Source data START

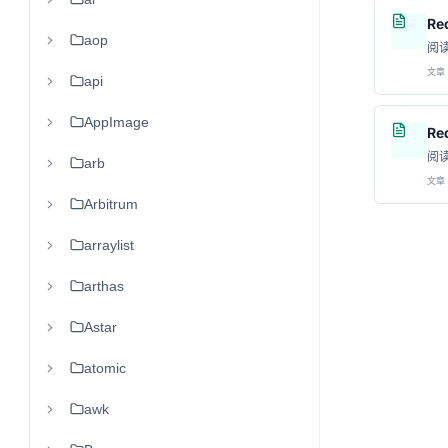
Re
aop
阅
文章 
api
AppImage
Re
阅
arb
文章 
Arbitrum
arraylist
arthas
Astar
atomic
awk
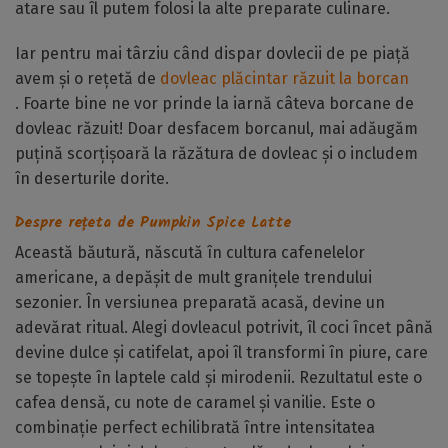
atare sau îl putem folosi la alte preparate culinare.
Iar pentru mai târziu când dispar dovlecii de pe piață
avem și o rețetă de
dovleac plăcintar răzuit la borcan
. Foarte bine ne vor prinde la iarnă câteva borcane de
dovleac răzuit! Doar desfacem borcanul, mai adăugăm
puțină scorțișoară la răzătura de dovleac și o includem
în deserturile dorite.
Despre rețeta de Pumpkin Spice Latte
Această băutură, născută în cultura cafenelelor
americane, a depășit de mult granițele trendului
sezonier. În versiunea preparată acasă, devine un
adevărat ritual. Alegi dovleacul potrivit, îl coci încet până
devine dulce și catifelat, apoi îl transformi în piure, care
se topește în laptele cald și mirodenii. Rezultatul este o
cafea densă, cu note de caramel și vanilie. Este o
combinație perfect echilibrată între intensitatea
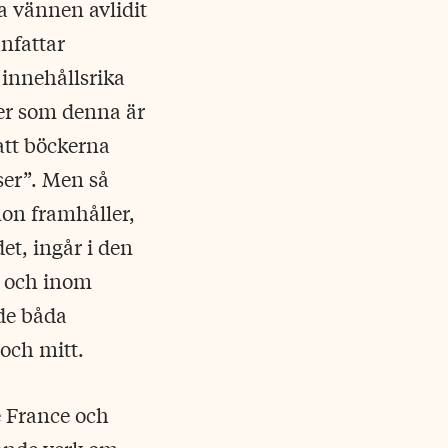
a vännen avlidit
nfattar
 innehållsrika
ker som denna är
att böckerna
ser”. Men så
non framhåller,
et, ingår i den
a och inom
de båda
 och mitt.
e France och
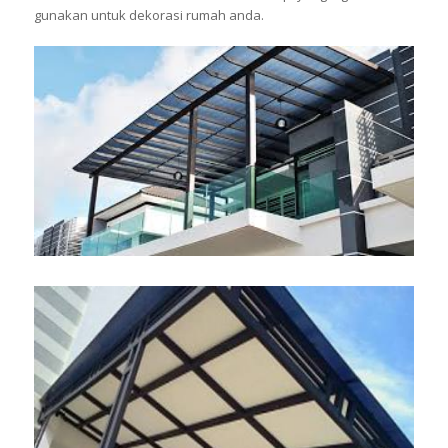
gunakan untuk dekorasi rumah anda.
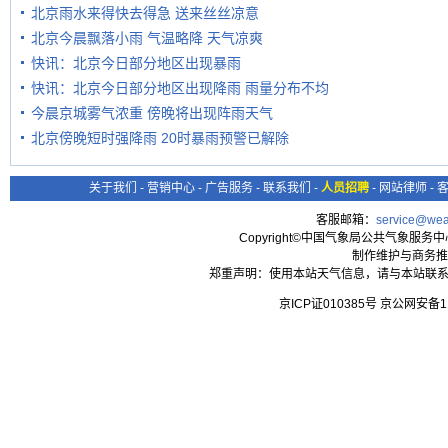
北京雨水来得快去得急 送来丝丝凉意
北京今晨飘落小雨 气温略降 天气凉爽
快讯：北京今日部分地区出现暴雨
快讯：北京今日部分地区出现降雨 雨量分布不均
今晨京城雾气浓重 傍晚将出现阵雨天气
北京傍晚短时强降雨 20时暴雨预警已解除
关于我们
-
营销中心
-
广告服务
-
联系我们
-
人员招聘
-
网站律师
-
客服邮箱：
service@wea
Copyright©中国气象局公共气象服务中心 All
制作维护与商务推
郑重声明：使用本站天气信息，请与本站联系
京ICP证010385号 京公网安备1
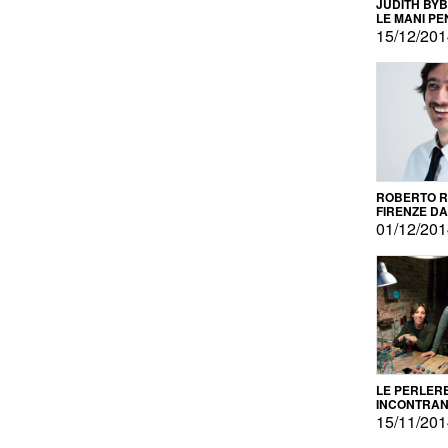
JUDITH BY
LE MANI PE
15/12/20
ROBERTO RU
FIRENZE DAL
PRODOTTO 
01/12/20
PROMOZIO
LE PERLER
INCONTRA
L'AUTOPRO
15/11/20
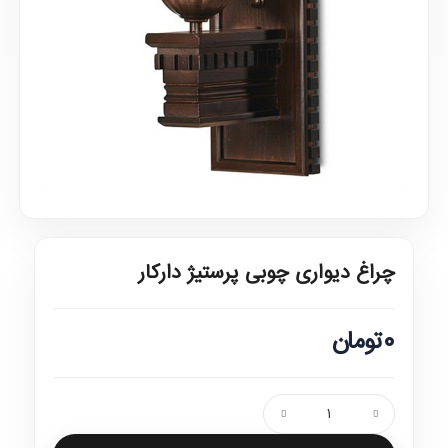
چراغ دیواری چوبی پرستیژ دارکار
0تومان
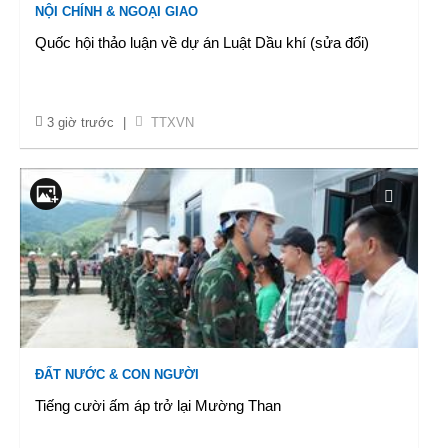
NỘI CHÍNH & NGOẠI GIAO
Quốc hội thảo luận về dự án Luật Dầu khí (sửa đổi)
3 giờ trước
|
TTXVN
ĐẤT NƯỚC & CON NGƯỜI
Tiếng cười ấm áp trở lại Mường Than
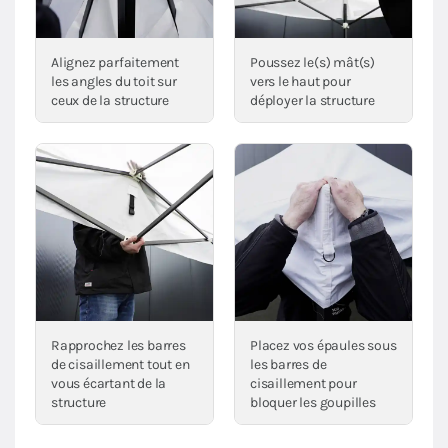
Alignez parfaitement
Poussez le(s) mât(s)
les angles du toit sur
vers le haut pour
ceux de la structure
déployer la structure
Rapprochez les barres
Placez vos épaules sous
de cisaillement tout en
les barres de
vous écartant de la
cisaillement pour
structure
bloquer les goupilles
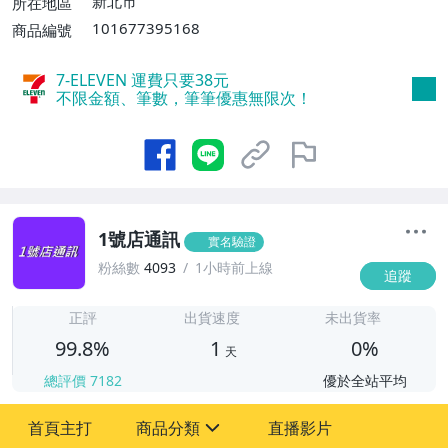
新北市
所在地區
101677395168
商品編號
7-ELEVEN 運費只要
38
元
不限金額、筆數，筆筆優惠無限次！
1號店通訊
實名驗證
粉絲數
4093
1小時前上線
追蹤
1
正評
出貨速度
未出貨率
99.8%
1
0%
天
總評價
7182
優於全站平均
首頁主打
商品分類
直播影片
sign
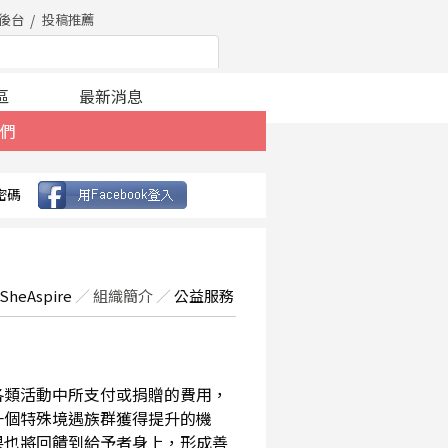
後台
投稿推薦
區
最新消息
們
密碼
SheAspire
／
組織簡介
／
公益服務
在各類活動中所支付或捐贈的費用，
一個特殊境遇族群獲得提升的機
果也將回饋到給予者身上，形成善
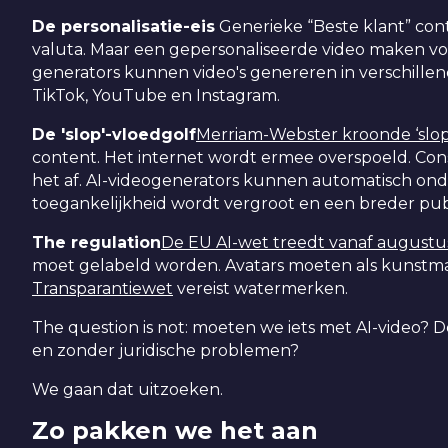
De personalisatie-eis
Generieke “Beste klant” cont
valuta. Maar een gepersonaliseerde video maken vo
generators kunnen video's genereren in verschillen
TikTok, YouTube en Instagram.
De 'slop'-vloedgolf
Merriam-Webster kroonde ‘slop
content. Het internet wordt ermee overspoeld. Con
het af. AI-videogenerators kunnen automatisch onde
toegankelijkheid wordt vergroot en een breder pub
The regulation
De EU AI-wet treedt vanaf augustus
moet gelabeld worden. Avatars moeten als kunst
Transparantiewet
vereist watermerken.
The question is not: moeten we iets met AI-video? De
en zonder juridische problemen?
We gaan dat uitzoeken.
Zo pakken we het aan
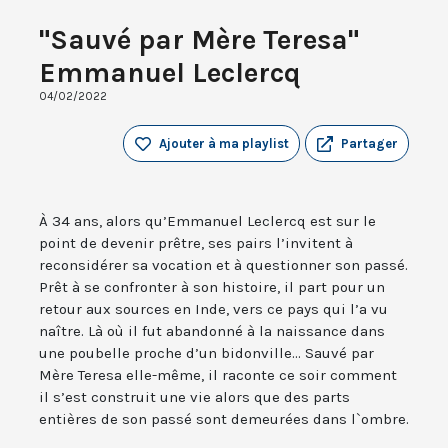
"Sauvé par Mère Teresa"
Emmanuel Leclercq
04/02/2022
Ajouter à ma playlist
Partager
À 34 ans, alors qu’Emmanuel Leclercq est sur le
point de devenir prêtre, ses pairs l’invitent à
reconsidérer sa vocation et à questionner son passé.
Prêt à se confronter à son histoire, il part pour un
retour aux sources en Inde, vers ce pays qui l’a vu
naître. Là où il fut abandonné à la naissance dans
une poubelle proche d’un bidonville... Sauvé par
Mère Teresa elle-même, il raconte ce soir comment
il s’est construit une vie alors que des parts
entières de son passé sont demeurées dans l`ombre.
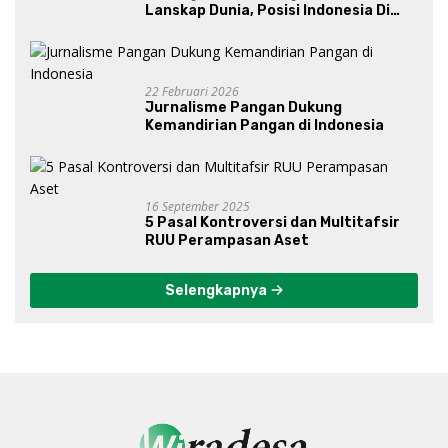
Lanskap Dunia, Posisi Indonesia Di
Bawah Kepemimpinan Prabowo-
Gibran?
22 Februari 2026
Jurnalisme Pangan Dukung
Kemandirian Pangan di Indonesia
16 September 2025
5 Pasal Kontroversi dan Multitafsir
RUU Perampasan Aset
Selengkapnya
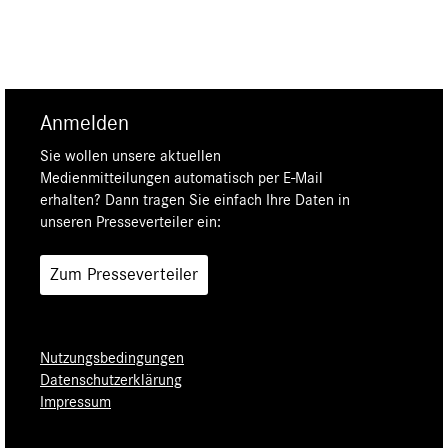
Anmelden
Sie wollen unsere aktuellen
Medienmitteilungen automatisch per E-Mail
erhalten? Dann tragen Sie einfach Ihre Daten in
unseren Presseverteiler ein:
Zum Presseverteiler
Nutzungsbedingungen
Datenschutzerklärung
Impressum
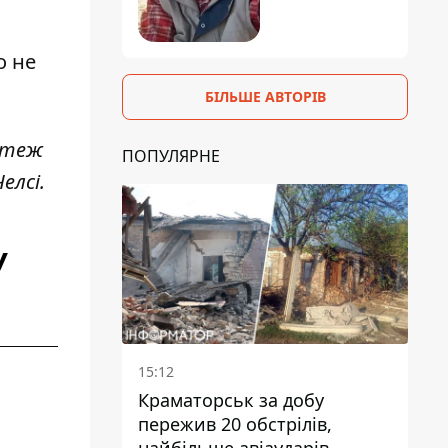
о не
БІЛЬШЕ АВТОРІВ
, теж
ПОПУЛЯРНЕ
елсі.
У
15:12
Краматорськ за добу
пережив 20 обстрілів,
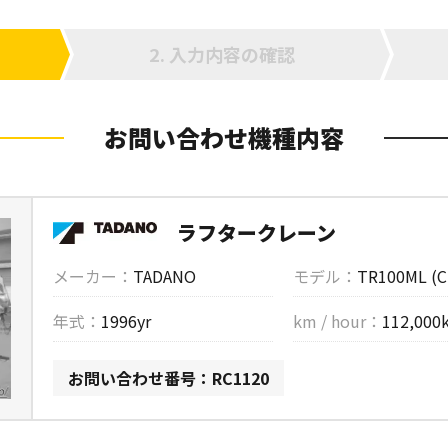
入力内容の確認
お問い合わせ機種内容
ラフタークレーン
メーカー：
TADANO
モデル：
TR100ML (C
年式：
1996yr
km / hour：
112,000
お問い合わせ番号：RC1120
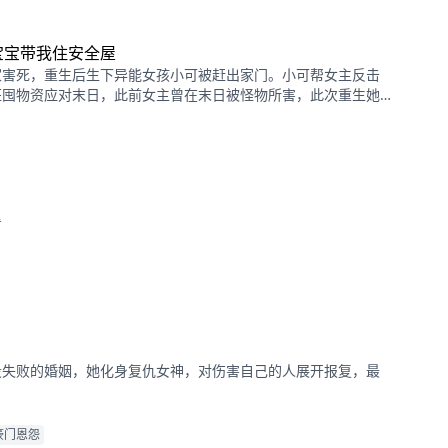
宝宝带我住安全屋
家害死，重生后生下异能女孩小可被赶出家门。小可帮女主反击
狂囤物资应对末日，此前女主曾在末日被怪物所害，此次重生她
看
段失败的婚姻，她化身复仇女神，对伤害自己的人展开报复，最
豪门恩怨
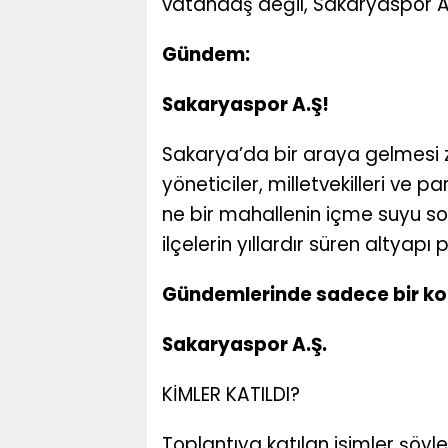
vatandaş değil, Sakaryaspor A.
Gündem:
Sakaryaspor A.Ş!
Sakarya’da bir araya gelmesi zor
yöneticiler, milletvekilleri ve 
ne bir mahallenin içme suyu sor
ilçelerin yıllardır süren altyapı
Gündemlerinde sadece bir ko
Sakaryaspor A.Ş.
KİMLER KATILDI?
Toplantıya katılan isimler şöyle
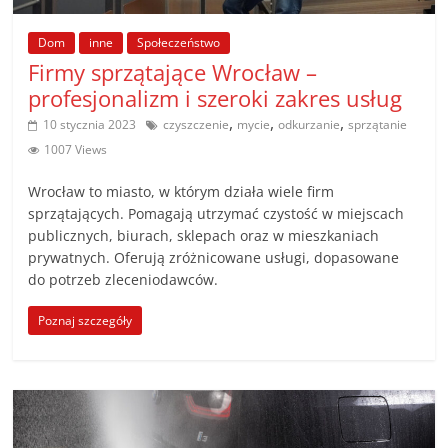
poradniki.
Dom
inne
Społeczeństwo
Porady
Firmy sprzątające Wrocław –
–
profesjonalizm i szeroki zakres usług
praktyczne
,
,
,
10 stycznia 2023
czyszczenie
mycie
odkurzanie
sprzątanie
porady
1007 Views
i
wskazówki
Wrocław to miasto, w którym działa wiele firm
–
sprzątających. Pomagają utrzymać czystość w miejscach
poradniki
publicznych, biurach, sklepach oraz w mieszkaniach
prywatnych. Oferują zróżnicowane usługi, dopasowane
na
do potrzeb zleceniodawców.
każdy
temat
Poznaj szczegóły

Source data END

Exercise instructions. Please turn the text lines from the whole listing above into one numbered list, skipping blank lines and leaving the pictures out.

The completed task.
1. Re
2. aop
3. 阅
4. 文章 
5. api
6. AppImage
7. Re
8. 阅
9. arb
10. 文章 
11. Arbitrum
12. arraylist
13. arthas
14. Astar
15. atomic
16. awk
17. atare sau îl putem folosi la alte preparate culinare.
18. Iar pentru mai târziu când dispar dovlecii de pe piață
19. avem și o rețetă de
20. dovleac plăcintar răzuit la borcan
21. . Foarte bine ne vor prinde la iarnă câteva borcane de
22. dovleac răzuit! Doar desfacem borcanul, mai adăugăm
23. puțină scorțișoară la răzătura de dovleac și o includem
24. în deserturile dorite.
25. Despre rețeta de Pumpkin Spice Latte
26. Această băutură, născută în cultura cafenelelor
27. americane, a depășit de mult granițele trendului
28. sezonier. În versiunea preparată acasă, devine un
29. adevărat ritual. Alegi dovleacul potrivit, îl coci încet până
30. devine dulce și catifelat, apoi îl transformi în piure, care
31. se topește în laptele cald și mirodenii. Rezultatul este o
32. cafea densă, cu note de caramel și vanilie. Este o
33. combinație perfect echilibrată între intensitatea
34. a vännen avlidit
35. nfattar
36.  innehållsrika
37. ker som denna är
38. att böckerna
39. ser”. Men så
40. non framhåller,
41. et, ingår i den
42. a och inom
43. de båda
44.  och mitt.
45. e France och
46. gunakan untuk dekorasi rumah anda.
47. 北京雨水来得快去得急 送来丝丝凉意
48. 北京今晨飘落小雨 气温略降 天气凉爽
49. 快讯：北京今日部分地区出现暴雨
50. 快讯：北京今日部分地区出现降雨 雨量分布不均
51. 今晨京城雾气浓重 傍晚将出现阵雨天气
52. 北京傍晚短时强降雨 20时暴雨预警已解除
53. 关于我们
54. -
55. 营销中心
56. -
57. 广告服务
58. -
59. 联系我们
60. -
61. 人员招聘
62. -
63. 网站律师
64. -
65. 客服邮箱：
66. service@wea
67. Copyright©中国气象局公共气象服务中心 All
68. 制作维护与商务推
69. 郑重声明：使用本站天气信息，请与本站联系
70. 京ICP证010385号 京公网安备1
71. JUDITH BY
72. LE MANI PE
73. 15/12/20
74. ROBERTO RU
75. FIRENZE DAL
76. PRODOTTO 
77. 01/12/20
78. PROMOZIO
79. LE PERLER
80. INCONTRA
81. L'AUTOPRO
82. 15/11/20
83. چراغ دیواری چوبی پرستیژ دارکار
84. 0تومان
85. NỘI CHÍNH & NGOẠI GIAO
86. Quốc hội thảo luận về dự án Luật Dầu khí (sửa đổi)
87. 3 giờ trước
88. |
89. TTXVN
90. ĐẤT NƯỚC & CON NGƯỜI
91. Tiếng cười ấm áp trở lại Mường Than
92. Alignez parfaitement
93. Poussez le(s) mât(s)
94. les angles du toit sur
95. vers le haut pour
96. ceux de la structure
97. déployer la structure
98. Rapprochez les barres
99. Placez vos épaules sous
100. de cisaillement tout en
101. les barres de
102. vous écartant de la
103. cisaillement pour
104. structure
105. bloquer les goupilles
106. 新北市
107. 所在地區
108. 101677395168
109. 商品編號
110. 7-ELEVEN 運費只要
111. 38
112. 元
113. 不限金額、筆數，筆筆優惠無限次！
114. 1號店通訊
115. 實名驗證
116. 粉絲數
117. 4093
118. 1小時前上線
119. 追蹤
120. 1
121. 正評
122. 出貨速度
123. 未出貨率
124. 99.8%
125. 1
126. 0%
127. 天
128. 總評價
129. 7182
130. 優於全站平均
131. 首頁主打
132. 商品分類
133. 直播影片
134. sign
135. 後台
136. 投稿推薦
137. 區
138. 最新消息
139. 們
140. 密碼
141. SheAspire
142. ／
143. 組織簡介
144. ／
145. 公益服務
146. 在各類活動中所支付或捐贈的費用，
147. 一個特殊境遇族群獲得提升的機
148. 果也將回饋到給予者身上，形成善
149. De personalisatie-eis
150. Generieke “Beste klant” cont
151. valuta. Maar een gepersonaliseerde video maken vo
152. generators kunnen video's genereren in verschillen
153. TikTok, YouTube en Instagram.
154. De 'slop'-vloedgolf
155. Merriam-Webster kroonde ‘slop
156. content. Het internet wordt ermee overspoeld. Con
157. het af. AI-videogenerators kunnen automatisch onde
158. toegankelijkheid wordt vergroot en een breder pub
159. The regulation
160. De EU AI-wet treedt vanaf augustus
161. moet gelabeld worden. Avatars moeten als kunst
162. Transparantiewet
163. vereist watermerken.
164. The question is not: moeten we iets met AI-video? De
165. en zonder juridische problemen?
166. We gaan dat uitzoeken.
167. Zo pakken we het aan
168. "Sauvé par Mère Teresa"
169. Emmanuel Leclercq
170. 04/02/2022
171. Ajouter à ma playlist
172. Partager
173. À 34 ans, alors qu’Emmanuel Leclercq est sur le
174. point de devenir prêtre, ses pairs l’invitent à
175. reconsidérer sa vocation et à questionner son passé.
176. Prêt à se confronter à son histoire, il part pour un
177. retour aux sources en Inde, vers ce pays qui l’a vu
178. naître. Là où il fut abandonné à la naissance dans
179. une poubelle proche d’un bidonville... Sauvé par
180. Mère Teresa elle-même, il raconte ce soir comment
181. il s’est construit une vie alors que des parts
182. entières de son passé sont demeurées dans l`ombre.
183. Lanskap Dunia, Posisi Indonesia Di
184. Bawah Kepemimpinan Prabowo-
185. Gibran?
186. 22 Februari 2026
187. Jurnalisme Pangan Dukung
188. Kemandirian Pangan di Indonesia
189. 16 September 2025
190. 5 Pasal Kontroversi dan Multitafsir
191. RUU Perampasan Aset
192. Selengkapnya
193. Anmelden
194. Sie wollen unsere aktuellen
195. Medienmitteilungen automatisch per E-Mail
196. erhalten? Dann tragen Sie einfach Ihre Daten in
197. unseren Presseverteiler ein:
198. Zum Presseverteiler
199. Nutzungsbedingungen
200. Datenschutzerklärung
201. Impressum
202. о не
203. БІЛЬШЕ АВТОРІВ
204. , теж
205. ПОПУЛЯРНЕ
206. елсі.
207. У
208. 15:12
209. Краматорськ за добу
210. пережив 20 обстрілів,
211. 入力内容の確認
212. お問い合わせ機種内容
213. ラフタークレーン
214. メーカー：
215. TADANO
216. モデル：
217. TR100ML (C
218. 年式：
219. 1996yr
220. km / hour：
221. 112,000
222. お問い合わせ番号：RC1120
223. 宝宝带我住安全屋
224. 家害死，重生后生下异能女孩小可被赶出家门。小可帮女主反击
225. 狂囤物资应对末日，此前女主曾在末日被怪物所害，此次重生她
226. 看
227. 段失败的婚姻，她化身复仇女神，对伤害自己的人展开报复，最
228. 豪门恩怨
229. vatandaş değil, Sakaryaspor A.
230. Gündem:
231. Sakaryaspor A.Ş!
232. Sakarya’da bir araya gelmesi zor
233. yöneticiler, milletvekilleri ve 
234. ne bir mahallenin içme suyu sor
235. ilçelerin yıllardır süren altyapı
236. Gündemlerinde sadece bir ko
237. Sakaryaspor A.Ş.
238. KİMLER KATILDI?
239. Toplantıya katılan isimler şöyle
240. poradniki.
241. Dom
242. inne
243. Społeczeństwo
244. Porady
245. Firmy sprzątające Wrocław –
246. –
247. profesjonalizm i szeroki zakres usług
248. praktyczne
249. ,
250. ,
251. ,
252. 10 stycznia 2023
253. czyszczenie
254. mycie
255. odkurzanie
256. sprzątanie
257. porady
258. 1007 Views
259. i
260. wskazówki
261. Wrocław to miasto, w którym działa wiele firm
262. –
263. sprzątających. Pomagają utrzymać czystość w miejscach
264. poradniki
265. publicznych, biurach, sklepach oraz w mieszkaniach
266. prywatnych. Oferują zróżnicowane usługi, dopasowane
267. na
268. do potrzeb zleceniodawców.
269. każdy
270. temat
271. Poznaj szczegóły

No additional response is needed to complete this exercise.